During the test, we paused at certain intervals—5,000, 50,000, and 250,000 containers— to measure utilization and scale the environment. As the size of the cluster increased, It was vital to keep validating that container scheduling and deployment times weren’t dramatically impacted. We saw the “time to stage and start all the apps” metric go from about 18 seconds in the first batch of 10,000 apps to about 4 ½ minutes in the last batch of apps. Why did that happen? The Diego auction—which decide which cell should host the app—still only took 2 seconds during the last batch of 10,000 apps. But we did see a performance impact from containerizing these final workloads on busy machines. This wasn’t a surprise given the cell density, and is something you should expect with containerized platforms.
The final cluster size needed to support 250,000 app containers: 1,250 “Diego Cell” nodes running applications, 305 nodes running core platform components (50 edge routers, 80 load balancers, databases, log aggregators) and 28.5 TB of allocated memory. We also made sure to fully test the application instance lifecycle, so the cluster easily handled 10,000 inbound app requests per second, and successfully rescheduled all the intentionally crashed application instances. In the image below, notice that we always had close to 250,000 “long running process” (application instances), with thousands always intentionally crashing and coming back online automatically.
We purposely did a staggered deployment in order to simulate reality. Nobody starts with an empty platform and IMMEDIATELY fills it to the gills. That doesn’t prove anything! Rather, it’s important to fill it gradually, and see that the running (and crashing!) apps don’t wobble as new workloads are deployed to the platform. And that’s exactly what happened here. Not only did the Diego container scheduler handle this load like a champ, but the rest Cloud Foundry proved up to the task.
This entire performance test ran atop the Google Compute Engine. Pivotal Cloud Foundry is fully supported on the Google Cloud Platform (GCP), which was an ideal choice for such an intensive benchmark. Between extremely fast virtual machine provisioning times and pre-warmed load balancers, GCP made it possible to stand up this massive environment in just hours, and quickly scale up without any pre-planning. Pivotal is going to continually run performance tests across all PCF-supported IaaS platforms to ensure that we give our customers confidence that their preferred cloud will handle their growth.
We definitely learned a few things during this test. Our initial sizing estimates were almost spot on. The final cluster only needed half (50) the planned number of edge cloud controllers, but we ended up using more RAM (60GB) than expected on the relational databases that the cloud controllers depended on.
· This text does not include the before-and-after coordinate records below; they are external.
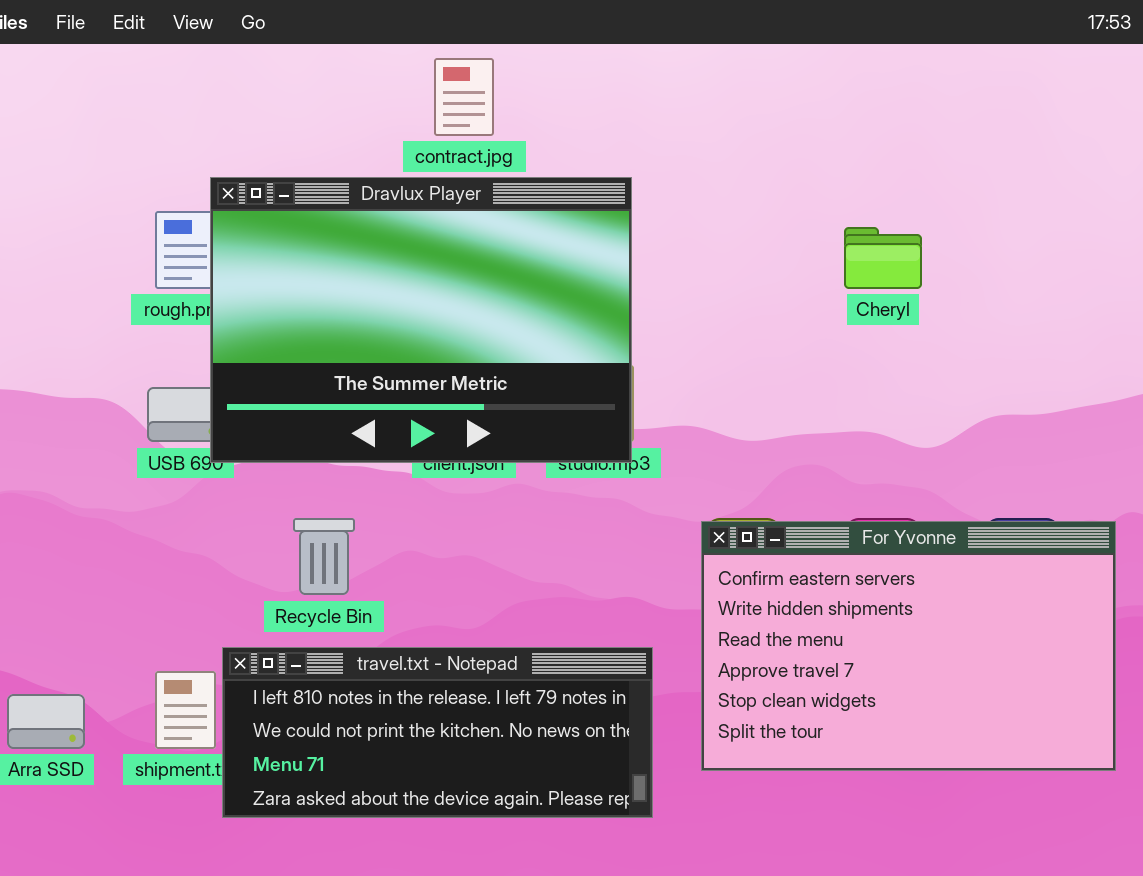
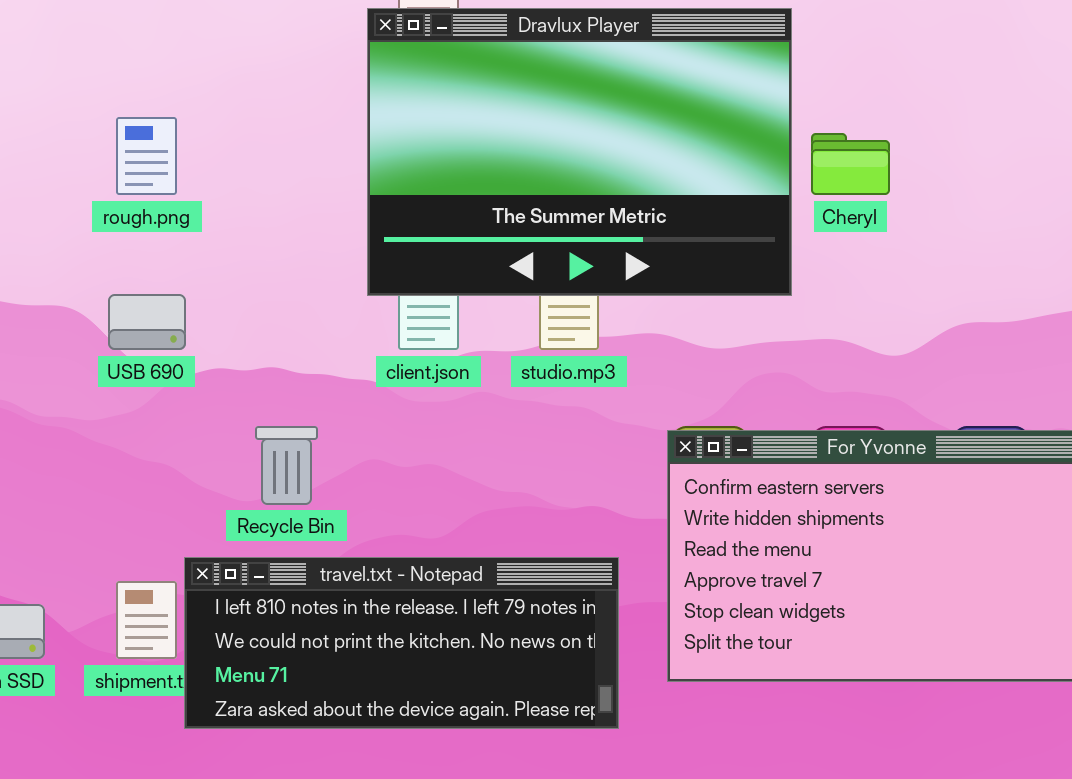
Dravlux Player: [210,177,632,463] -> [367,8,792,296], moved

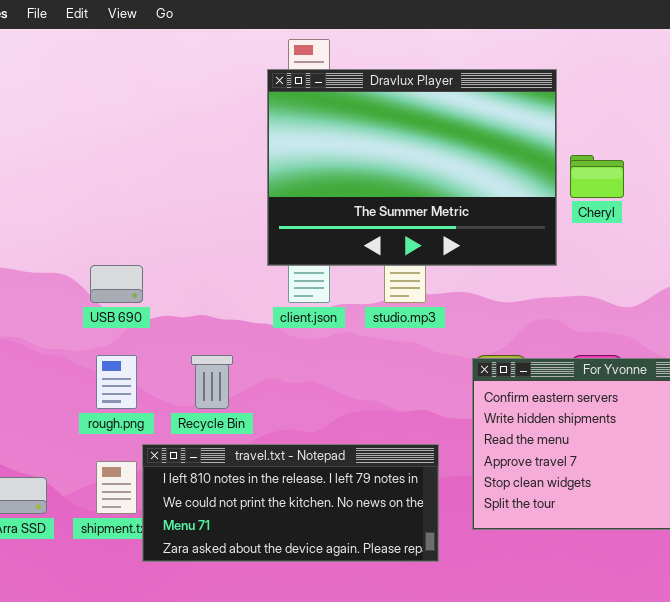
rough.png: [116,117,177,195] -> [96,355,137,409], moved

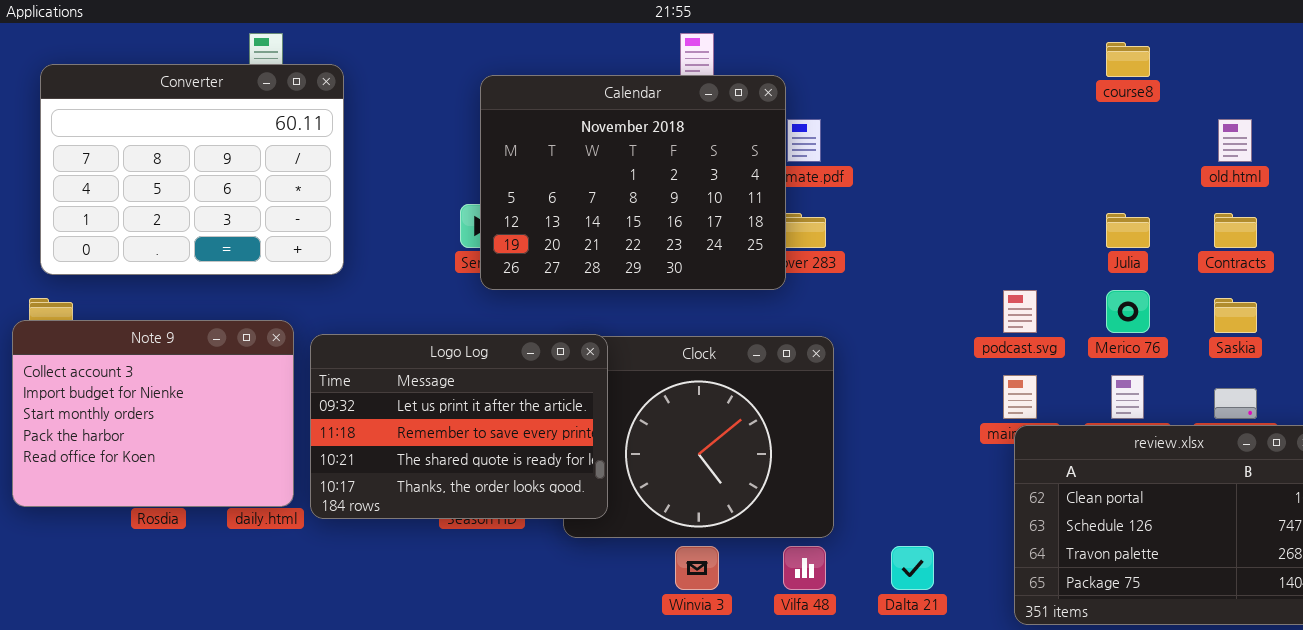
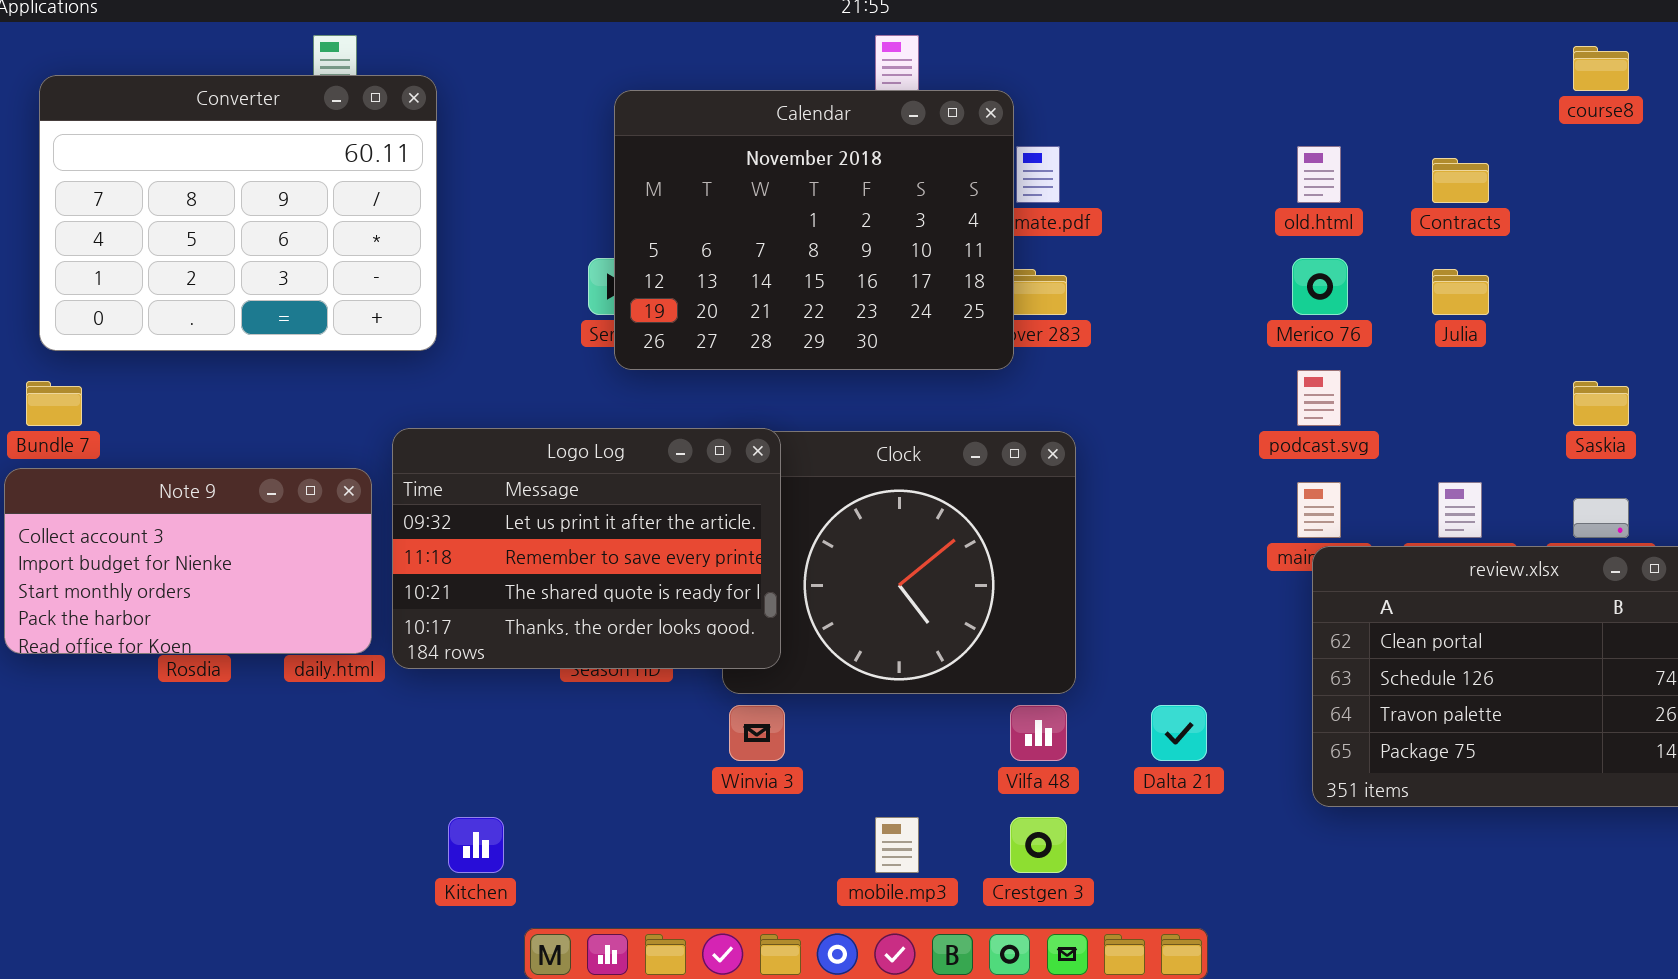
course8: [1106,42,1150,77] -> [1573,46,1629,91], moved
old.html: [1218,119,1252,162] -> [1297,146,1341,203], moved
Contracts: [1214,213,1257,248] -> [1432,158,1489,203], moved
Merico 76: [1106,290,1150,333] -> [1292,258,1348,315], moved
Note 9: [12,320,294,507] -> [4,468,372,654], resized
Winvia 3: [675,546,719,590] -> [729,705,785,761], moved

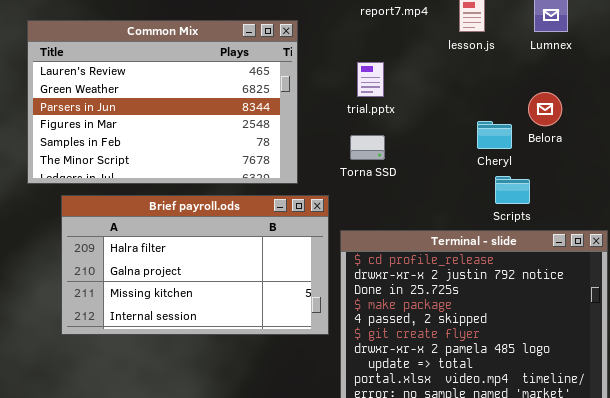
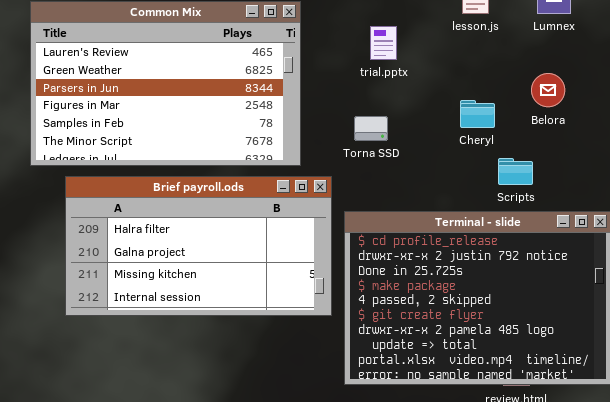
trial.pptx: [357,62,384,97] -> [370,26,397,60], moved
Cheryl: [477,121,512,149] -> [460,100,495,128], moved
As you might expect, the cell density impacted how fast Garden created containers (see above), but Diego’s scheduling decisions were fast regardless of cluster size. Finally, we saw that this test stressed our Loggregator subsystem, but it collected the vast majority of logs that came its way.
Cloud Foundry has proven to be among the most scalable platforms available. But reaching 250,000 containers in production isn’t the headline here. What mattered was that a unified platform—made up of container scheduling, infrastructure management, log aggregation, traffic routing, app deployment, and more—gracefully scaled to support an unprecedented workload. That should give you confidence that Cloud Foundry is ready for you, regardless of where you are on your software journey.